If she was trying to comfort me, she definitely wasn’t succeeding. I knew something was up, and I wanted to know now. But my head hurt, and I felt like a cat that had been run over while parking. I wonder if that’s how the squirrel had felt then, when I’d run over it with Mum’s car.

“How are you, Bayla?” the mayoress now asked, as if we were just sitting together in the café, trying to talk about Mum’s student life.

She continued to smile gently, radiating a certain authority with her entire appearance, one that could not be feared, but also not questioned.

“You can trust me, I don’t bite.”

Was she just making fun of me? Had Mum told her everything?

“Just give her some time, please, just a few days. She just passed out a minute ago.”

I looked over at my mother, who was leaning against the sink, looking at Amara with an exasperated look. And there she was again. The caring mother who always worried way too much about me.

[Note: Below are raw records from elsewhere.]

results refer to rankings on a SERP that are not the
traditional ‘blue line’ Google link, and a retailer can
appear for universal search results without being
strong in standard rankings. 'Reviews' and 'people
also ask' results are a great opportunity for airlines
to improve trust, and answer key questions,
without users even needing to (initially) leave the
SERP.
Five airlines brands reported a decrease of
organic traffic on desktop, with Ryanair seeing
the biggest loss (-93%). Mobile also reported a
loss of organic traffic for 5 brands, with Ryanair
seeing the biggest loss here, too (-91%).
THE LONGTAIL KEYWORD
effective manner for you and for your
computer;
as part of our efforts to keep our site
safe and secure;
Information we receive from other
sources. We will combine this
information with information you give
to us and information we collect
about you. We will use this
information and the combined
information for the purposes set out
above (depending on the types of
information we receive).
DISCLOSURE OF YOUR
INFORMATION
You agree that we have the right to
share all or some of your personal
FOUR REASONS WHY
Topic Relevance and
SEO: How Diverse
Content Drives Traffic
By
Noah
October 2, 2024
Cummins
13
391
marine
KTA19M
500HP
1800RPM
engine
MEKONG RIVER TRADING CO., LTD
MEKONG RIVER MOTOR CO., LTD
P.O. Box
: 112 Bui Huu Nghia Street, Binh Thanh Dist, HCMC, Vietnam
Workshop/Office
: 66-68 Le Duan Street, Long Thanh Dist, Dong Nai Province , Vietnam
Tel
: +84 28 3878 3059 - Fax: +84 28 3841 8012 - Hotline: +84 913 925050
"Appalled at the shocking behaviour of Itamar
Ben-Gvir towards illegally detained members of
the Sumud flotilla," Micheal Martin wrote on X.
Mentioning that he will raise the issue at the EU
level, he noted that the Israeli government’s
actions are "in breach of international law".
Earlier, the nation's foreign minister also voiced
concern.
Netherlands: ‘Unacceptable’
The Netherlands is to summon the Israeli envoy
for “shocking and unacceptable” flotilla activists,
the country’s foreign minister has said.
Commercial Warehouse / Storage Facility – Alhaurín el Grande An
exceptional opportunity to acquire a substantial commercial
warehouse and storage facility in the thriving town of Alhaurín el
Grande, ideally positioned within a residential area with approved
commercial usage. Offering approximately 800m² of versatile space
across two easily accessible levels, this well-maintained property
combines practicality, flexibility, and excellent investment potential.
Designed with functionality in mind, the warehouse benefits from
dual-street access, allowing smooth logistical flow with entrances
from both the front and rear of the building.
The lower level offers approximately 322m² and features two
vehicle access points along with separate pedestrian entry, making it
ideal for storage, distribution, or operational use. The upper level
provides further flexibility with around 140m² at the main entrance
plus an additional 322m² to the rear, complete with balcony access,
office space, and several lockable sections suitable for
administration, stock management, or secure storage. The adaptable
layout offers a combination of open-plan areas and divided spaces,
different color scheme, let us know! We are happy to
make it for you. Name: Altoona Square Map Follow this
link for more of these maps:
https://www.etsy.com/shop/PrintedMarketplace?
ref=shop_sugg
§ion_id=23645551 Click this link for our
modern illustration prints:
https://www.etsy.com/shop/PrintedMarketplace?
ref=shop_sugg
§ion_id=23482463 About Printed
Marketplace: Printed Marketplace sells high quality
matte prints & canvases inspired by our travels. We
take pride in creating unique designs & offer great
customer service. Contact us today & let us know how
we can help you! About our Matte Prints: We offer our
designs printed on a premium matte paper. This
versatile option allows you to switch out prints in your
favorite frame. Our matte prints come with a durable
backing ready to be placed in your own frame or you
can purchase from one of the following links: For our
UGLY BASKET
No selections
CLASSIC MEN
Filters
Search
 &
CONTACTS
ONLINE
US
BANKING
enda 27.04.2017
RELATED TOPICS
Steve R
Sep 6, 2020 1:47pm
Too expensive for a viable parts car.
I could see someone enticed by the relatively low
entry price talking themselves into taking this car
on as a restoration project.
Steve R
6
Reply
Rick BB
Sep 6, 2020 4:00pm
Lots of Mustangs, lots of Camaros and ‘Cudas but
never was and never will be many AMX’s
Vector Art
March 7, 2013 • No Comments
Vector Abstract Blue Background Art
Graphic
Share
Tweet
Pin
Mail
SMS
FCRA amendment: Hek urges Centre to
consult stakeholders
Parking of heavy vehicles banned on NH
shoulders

“We can’t wait any longer. You’ve kept her in the dark long enough,” Amara replied to her without turning around.

Kept in the dark? Did she mean me?

“Everything was fine.” Mum came to the table and sat down diagonally next to Amara, looking into her blue eyes as if they had known each other forever.

Diana, imagine if Gloria had found out before I did.”

“Who told you?”

Mum pressed her lips together.

Amara just ignored her and looked back up at me encouragingly.

What on earth was this all about? And was I supposed to tell Amara that there was a wolf out there somewhere chasing all of us, that as mayor, she had to do something about it?

“Bayla. Your mother told me what you saw.” She looked briefly at her hands – adorned with silver rings – which she had clasped on the table.

I only now realized what she had just said.

“What?”

“You were watching a Senseque transform,” she continued, looking me in the eye again. There was an incredible matter-of-factness in her voice.

“I can’t quite keep up...”

I also felt drained, exhausted, and as if I had slept too long.

I admired this woman’s patience as she began to try to explain something to me.

“The university you are attending is located in an area where people live who are cursed and who can turn into wolf-like creatures.”

What? Was she serious? If that was supposed to be a joke, it was absolutely not funny.

I fell silent and stared at her, stunned.

She was a grown woman, the age of my mother. That she believed me was one thing, but that she now mutated into Sister Grimm was another.

“You also have a certain gift, Bayla.”

I tried not to laugh. This whole situation was getting more and more absurd.

While I was trying to convince myself that I had only dreamed all this crap, she was telling me werewolf tales. All that was missing was coffee and cookies.

“Don’t get me wrong, but I’m not able to follow your words right now,” I sighed.

“That’s normal. You just found out things you should have been let in on a long time ago.”

I looked at Mum, who was still looking at me worriedly.

“Bayla...” I glanced at Amara again. “You are one of us, a Quatura.”

Before I could have asked, Amara moved her hand and pointed with it to a flower pot that was on the kitchen counter.

My eyes widened as, where so recently there had been nothing but black earth, a green tendril suddenly shot up and meandered its way to the top before buds could be seen popping open and presenting an elegant purple flower.

I wanted to jump up, but I was stunned. I tried to blink, but no matter how many times I opened them, that damn plant had really just appeared out of nowhere in three seconds.